*** Opening of Data excerpts ***

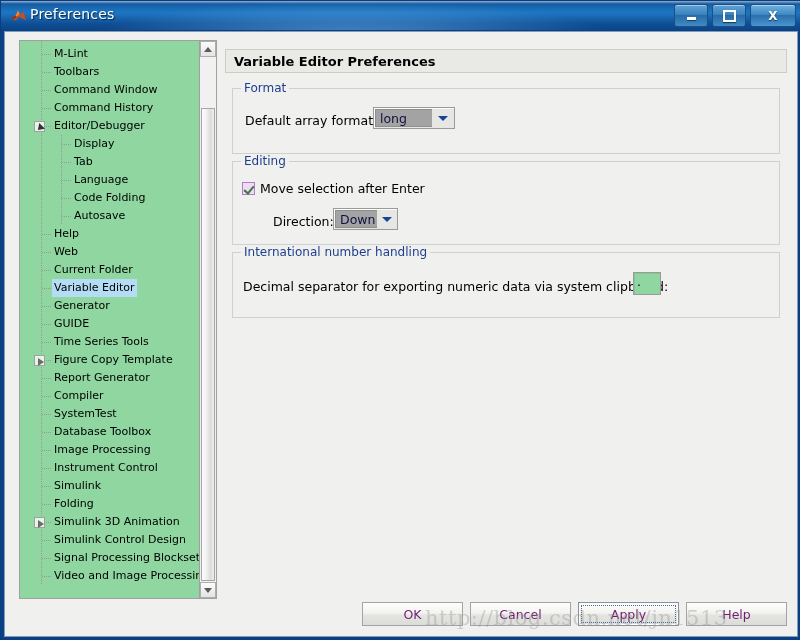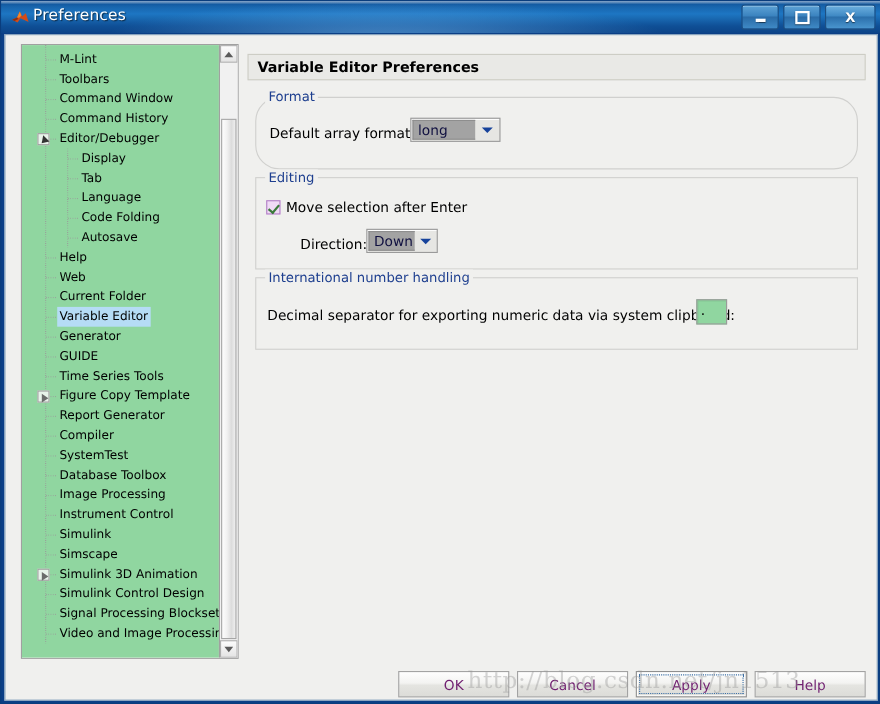--- a/index.html
+++ b/index.html
@@ -398,21 +398,21 @@
 
   
   .btnbar {
     position: absolute;
     left: 0; bottom: 10px;
     width: 794px;
     height: 24px;
   }
   .btn {
     position: absolute;
-    top: 8px;
+    top: 0;
     width: 101px;
     height: 24px;
     box-sizing: border-box;
     border: 1px solid #a3a3a3;
     background: linear-gradient(to bottom, #fefefe 0%, #f3f3f1 45%, #e4e4e0 55%, #dcdcd8 100%);
     color: #701f70;
     font-size: 12.5px;
     display: flex;
     align-items: center;
     justify-content: center;
@@ -502,21 +502,21 @@
             <div class="tnode lvl1"><span class="vline"></span><span class="hline"></span><span class="lbl">GUIDE</span></div>
             <div class="tnode lvl1"><span class="vline"></span><span class="hline"></span><span class="lbl">Time Series Tools</span></div>
             <div class="tnode lvl1"><span class="vline"></span><span class="hline"></span><span class="tgl closed"></span><span class="lbl">Figure Copy Template</span></div>
             <div class="tnode lvl1"><span class="vline"></span><span class="hline"></span><span class="lbl">Report Generator</span></div>
             <div class="tnode lvl1"><span class="vline"></span><span class="hline"></span><span class="lbl">Compiler</span></div>
             <div class="tnode lvl1"><span class="vline"></span><span class="hline"></span><span class="lbl">SystemTest</span></div>
             <div class="tnode lvl1"><span class="vline"></span><span class="hline"></span><span class="lbl">Database Toolbox</span></div>
             <div class="tnode lvl1"><span class="vline"></span><span class="hline"></span><span class="lbl">Image Processing</span></div>
             <div class="tnode lvl1"><span class="vline"></span><span class="hline"></span><span class="lbl">Instrument Control</span></div>
             <div class="tnode lvl1"><span class="vline"></span><span class="hline"></span><span class="lbl">Simulink</span></div>
-            <div class="tnode lvl1"><span class="vline"></span><span class="hline"></span><span class="lbl">Simscape</span></div>
+            <div class="tnode lvl1"><span class="vline"></span><span class="hline"></span><span class="lbl">Folding</span></div>
             <div class="tnode lvl1"><span class="vline"></span><span class="hline"></span><span class="tgl closed"></span><span class="lbl">Simulink 3D Animation</span></div>
             <div class="tnode lvl1"><span class="vline"></span><span class="hline"></span><span class="lbl">Simulink Control Design</span></div>
             <div class="tnode lvl1"><span class="vline"></span><span class="hline"></span><span class="lbl">Signal Processing Blockset</span></div>
             <div class="tnode lvl1"><span class="vline"></span><span class="hline"></span><span class="lbl">Video and Image Processing</span></div>
           </div>
       </div>
 
       <div class="vscroll">
         <div class="sb-btn up">
           <span class="arr"></span>
@@ -527,21 +527,21 @@
         </div>
       </div>
     </div>
 
     <div class="panel">
 
       <div class="ptitle-box" style="top:9px;">
         <span>Variable Editor Preferences</span>
       </div>
 
-      <div class="grp" style="top:48px; height:66px;border-radius:22px;">
+      <div class="grp" style="top:48px; height:66px;">
         <span class="grp-title">Format</span>
 
         <span class="lbl-txt" style="left:12px; top:24px;">Default array format:</span>
 
         <div class="combo" style="left:140px; top:18px; width:82px;">
           <span class="field" style="width:57px;">long</span>
           <span class="arrowzone"></span>
         </div>
       </div>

*** Close of Data excerpts ***

_Action item_
Return the data above in its exact wording, with none of the pictures.

_The completed task_
--- a/index.html
+++ b/index.html
@@ -398,21 +398,21 @@
 
   
   .btnbar {
     position: absolute;
     left: 0; bottom: 10px;
     width: 794px;
     height: 24px;
   }
   .btn {
     position: absolute;
-    top: 8px;
+    top: 0;
     width: 101px;
     height: 24px;
     box-sizing: border-box;
     border: 1px solid #a3a3a3;
     background: linear-gradient(to bottom, #fefefe 0%, #f3f3f1 45%, #e4e4e0 55%, #dcdcd8 100%);
     color: #701f70;
     font-size: 12.5px;
     display: flex;
     align-items: center;
     justify-content: center;
@@ -502,21 +502,21 @@
             <div class="tnode lvl1"><span class="vline"></span><span class="hline"></span><span class="lbl">GUIDE</span></div>
             <div class="tnode lvl1"><span class="vline"></span><span class="hline"></span><span class="lbl">Time Series Tools</span></div>
             <div class="tnode lvl1"><span class="vline"></span><span class="hline"></span><span class="tgl closed"></span><span class="lbl">Figure Copy Template</span></div>
             <div class="tnode lvl1"><span class="vline"></span><span class="hline"></span><span class="lbl">Report Generator</span></div>
             <div class="tnode lvl1"><span class="vline"></span><span class="hline"></span><span class="lbl">Compiler</span></div>
             <div class="tnode lvl1"><span class="vline"></span><span class="hline"></span><span class="lbl">SystemTest</span></div>
             <div class="tnode lvl1"><span class="vline"></span><span class="hline"></span><span class="lbl">Database Toolbox</span></div>
             <div class="tnode lvl1"><span class="vline"></span><span class="hline"></span><span class="lbl">Image Processing</span></div>
             <div class="tnode lvl1"><span class="vline"></span><span class="hline"></span><span class="lbl">Instrument Control</span></div>
             <div class="tnode lvl1"><span class="vline"></span><span class="hline"></span><span class="lbl">Simulink</span></div>
-            <div class="tnode lvl1"><span class="vline"></span><span class="hline"></span><span class="lbl">Simscape</span></div>
+            <div class="tnode lvl1"><span class="vline"></span><span class="hline"></span><span class="lbl">Folding</span></div>
             <div class="tnode lvl1"><span class="vline"></span><span class="hline"></span><span class="tgl closed"></span><span class="lbl">Simulink 3D Animation</span></div>
             <div class="tnode lvl1"><span class="vline"></span><span class="hline"></span><span class="lbl">Simulink Control Design</span></div>
             <div class="tnode lvl1"><span class="vline"></span><span class="hline"></span><span class="lbl">Signal Processing Blockset</span></div>
             <div class="tnode lvl1"><span class="vline"></span><span class="hline"></span><span class="lbl">Video and Image Processing</span></div>
           </div>
       </div>
 
       <div class="vscroll">
         <div class="sb-btn up">
           <span class="arr"></span>
@@ -527,21 +527,21 @@
         </div>
       </div>
     </div>
 
     <div class="panel">
 
       <div class="ptitle-box" style="top:9px;">
         <span>Variable Editor Preferences</span>
       </div>
 
-      <div class="grp" style="top:48px; height:66px;border-radius:22px;">
+      <div class="grp" style="top:48px; height:66px;">
         <span class="grp-title">Format</span>
 
         <span class="lbl-txt" style="left:12px; top:24px;">Default array format:</span>
 
         <div class="combo" style="left:140px; top:18px; width:82px;">
           <span class="field" style="width:57px;">long</span>
           <span class="arrowzone"></span>
         </div>
       </div>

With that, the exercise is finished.